Last year Amanda Brewer, a New Jersey grade-school teacher on a cage-diving expedition to South Africa, captured such an image by pure luck, and it took the Internet by storm. (Photo posted below.)
More recently, Dave Riggs, a filmmaker from Australia, captured an image that shows a large adult great white breaking the surface only a few feet from a crewman’s camera, which was being held at water level.
While the shark appears to be launching an attack, Riggs told ABC Goldfields-Esperance, it was merely having a look around.
“She was around 15 foot long, and wasn’t being aggressive, believe it or not, but certainly looks like it in the image,” Riggs said. “But that’s how they assess their surroundings.”

[Stored data entries]
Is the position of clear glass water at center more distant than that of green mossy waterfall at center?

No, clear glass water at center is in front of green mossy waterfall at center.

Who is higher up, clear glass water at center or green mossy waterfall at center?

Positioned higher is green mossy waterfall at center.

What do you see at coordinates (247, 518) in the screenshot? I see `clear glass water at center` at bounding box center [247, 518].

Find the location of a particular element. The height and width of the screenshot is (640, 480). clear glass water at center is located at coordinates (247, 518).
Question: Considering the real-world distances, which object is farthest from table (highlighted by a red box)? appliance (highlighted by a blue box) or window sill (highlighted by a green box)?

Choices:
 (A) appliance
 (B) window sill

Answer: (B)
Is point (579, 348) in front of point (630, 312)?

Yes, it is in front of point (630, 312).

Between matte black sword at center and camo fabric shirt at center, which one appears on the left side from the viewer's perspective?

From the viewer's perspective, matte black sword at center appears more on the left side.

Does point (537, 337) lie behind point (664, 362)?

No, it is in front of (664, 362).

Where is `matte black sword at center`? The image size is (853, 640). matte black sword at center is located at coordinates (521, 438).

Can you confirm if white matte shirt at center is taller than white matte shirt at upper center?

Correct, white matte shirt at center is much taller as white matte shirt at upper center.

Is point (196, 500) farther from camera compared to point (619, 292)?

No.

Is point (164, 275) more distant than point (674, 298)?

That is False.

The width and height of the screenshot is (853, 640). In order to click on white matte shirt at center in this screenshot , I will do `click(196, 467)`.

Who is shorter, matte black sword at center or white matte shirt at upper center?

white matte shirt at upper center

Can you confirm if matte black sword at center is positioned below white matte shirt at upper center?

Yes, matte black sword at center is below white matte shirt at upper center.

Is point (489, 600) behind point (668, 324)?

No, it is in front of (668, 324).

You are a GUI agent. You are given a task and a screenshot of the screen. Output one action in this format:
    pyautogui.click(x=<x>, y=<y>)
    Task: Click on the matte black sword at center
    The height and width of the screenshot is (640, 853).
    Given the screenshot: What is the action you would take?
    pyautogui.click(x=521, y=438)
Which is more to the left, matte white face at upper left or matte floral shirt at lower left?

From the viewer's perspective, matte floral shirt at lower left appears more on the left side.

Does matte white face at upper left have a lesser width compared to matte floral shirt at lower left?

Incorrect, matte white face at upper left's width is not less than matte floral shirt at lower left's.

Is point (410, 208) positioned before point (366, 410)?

What you will do =
**1)** Say whether each statement agrees with the great white shark article, answering yes or no and quoting the deciding words of the article: (a) Amanda Brewer was a teacher from New Jersey. (b) Dave Riggs is a filmmaker from South Africa. (c) Riggs said the shark was being aggressive.
**2)** Please continue the great white shark article from where it stops.

Answers by item =
**1)**
(a) Yes: "a New Jersey grade-school teacher"
(b) No: "a filmmaker from Australia"
(c) No: "wasn’t being aggressive, believe it or not"

**2)**
Riggs posted the image to his Facebook page on Tuesday, under the description:
“This is how a great white ‘sniffs’ .. it looks frightening but this .. it really is .. the last dinosaur .. WE MUST PROTECT this magnificent creature!!!!”
White sharks are perceived by many to be ferocious man-eaters, thanks largely to the movie, Jaws.
But the sharks have evolved over millions of years to become cautious and specialized hunters that launch savage ambush attacks on seals and other pinnipeds, as a matter of survival, but do not consider people to be prey.
Riggs was part of a documentary team obtaining footage at the Neptune Islands off South Australia.